- Task list
1. Translate this sentence from the passage on the Portland Railway, Light and Power Company into Spanish: "Nearly 200 miles of track and 375 urban and interurban streetcars were thereupon consolidated under a single company."
2. Extend the passage on the Portland Railway, Light and Power Company past its final sentence.

- Passage for review
%%

A series of mergers of various transportation companies in 1905–1906 culminating in the merger of the Portland Street Railway Company; Oregon Water, Power and Railway Company; and the Portland General Electric Company on June 28, 1906, established the Portland Railway, Light and Power Company (PRL&P). Nearly 200 miles of track and 375 urban and interurban streetcars were thereupon consolidated under a single company. Upon its formation, PRL&P became the only company to operate streetcars within Portland city limits; it also continued to sell electric power. The name, Portland General Electric (PGE), remained in use as a division of PRL&P and, after subsequent reorganizations in 1930 and 1940 eventually PGE became once again fully independent as a power utility company, making PGE in some ways both an ancestor and a descendant of PRL&P.

The company's interurban lines used standard-gauge track, with the exception of the line to Vancouver, Washington, while most of its urban (or "city") lines were narrow-gauge, specifically 3 ft 6 in (1067 mm) gauge. A few lines in the southeast part of the city were standard-gauge, converted from narrow gauge in December 1908 for efficiency, so that they could operate out of PRL&P's Sellwood carbarn, which was closer to the area those lines served but was only equipped for standard-gauge operation.

%%

- Data provided
%%

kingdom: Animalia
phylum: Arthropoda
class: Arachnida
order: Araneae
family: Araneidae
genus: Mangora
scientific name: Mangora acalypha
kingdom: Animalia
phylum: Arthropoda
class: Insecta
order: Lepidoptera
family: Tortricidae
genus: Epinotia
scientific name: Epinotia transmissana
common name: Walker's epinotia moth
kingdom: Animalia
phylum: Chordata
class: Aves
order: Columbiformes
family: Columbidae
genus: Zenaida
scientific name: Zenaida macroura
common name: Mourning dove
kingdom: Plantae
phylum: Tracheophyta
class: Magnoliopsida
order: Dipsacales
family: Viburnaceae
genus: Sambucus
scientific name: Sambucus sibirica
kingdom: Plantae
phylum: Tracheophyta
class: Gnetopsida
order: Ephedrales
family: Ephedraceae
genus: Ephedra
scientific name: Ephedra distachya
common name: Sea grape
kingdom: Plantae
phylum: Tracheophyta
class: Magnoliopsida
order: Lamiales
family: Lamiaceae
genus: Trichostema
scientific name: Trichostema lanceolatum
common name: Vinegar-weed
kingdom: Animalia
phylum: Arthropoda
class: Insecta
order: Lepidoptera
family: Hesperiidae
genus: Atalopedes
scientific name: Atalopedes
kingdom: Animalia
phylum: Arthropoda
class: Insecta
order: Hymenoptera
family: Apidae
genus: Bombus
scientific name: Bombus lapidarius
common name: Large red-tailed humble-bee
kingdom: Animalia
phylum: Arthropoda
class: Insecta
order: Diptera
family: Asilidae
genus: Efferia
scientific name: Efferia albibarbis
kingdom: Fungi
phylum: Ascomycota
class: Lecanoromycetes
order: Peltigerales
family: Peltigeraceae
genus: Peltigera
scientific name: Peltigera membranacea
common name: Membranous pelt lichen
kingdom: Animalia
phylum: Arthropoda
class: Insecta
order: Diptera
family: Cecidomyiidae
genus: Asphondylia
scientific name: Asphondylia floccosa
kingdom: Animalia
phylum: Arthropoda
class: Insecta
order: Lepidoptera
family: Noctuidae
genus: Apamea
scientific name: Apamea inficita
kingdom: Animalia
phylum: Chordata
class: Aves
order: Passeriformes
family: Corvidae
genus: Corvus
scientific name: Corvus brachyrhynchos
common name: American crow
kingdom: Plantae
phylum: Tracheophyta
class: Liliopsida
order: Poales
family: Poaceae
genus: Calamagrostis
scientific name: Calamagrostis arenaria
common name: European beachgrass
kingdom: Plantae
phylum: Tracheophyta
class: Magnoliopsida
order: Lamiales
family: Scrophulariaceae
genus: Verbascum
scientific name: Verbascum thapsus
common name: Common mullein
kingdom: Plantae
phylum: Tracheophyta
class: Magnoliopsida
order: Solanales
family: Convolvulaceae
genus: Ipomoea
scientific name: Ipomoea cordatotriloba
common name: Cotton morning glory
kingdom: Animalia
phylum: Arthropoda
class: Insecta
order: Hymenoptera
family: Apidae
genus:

%%

- Results by task
1. Casi 200 millas de vía y 375 tranvías urbanos e interurbanos quedaron entonces consolidados bajo una sola compañía.

2.
By 1910, PRL&P was a $15 million holding company, having received 43 franchises from the city of Portland, mostly in the form of land grants. It was a monopoly, and "liable to anti-trust action under the Sherman Act." The company only installed safety devices (such as pedestrian bumpers) on its streetcars after "extreme public pressure." While PRL&P installed many public streetlights, the city council complained about the power rates charged to the city.

PRL&P's president, Franklin Griffith, was part of the corruption and graft surrounding Mayor George Luis Baker; Griffith and others paid off Baker's mortgage.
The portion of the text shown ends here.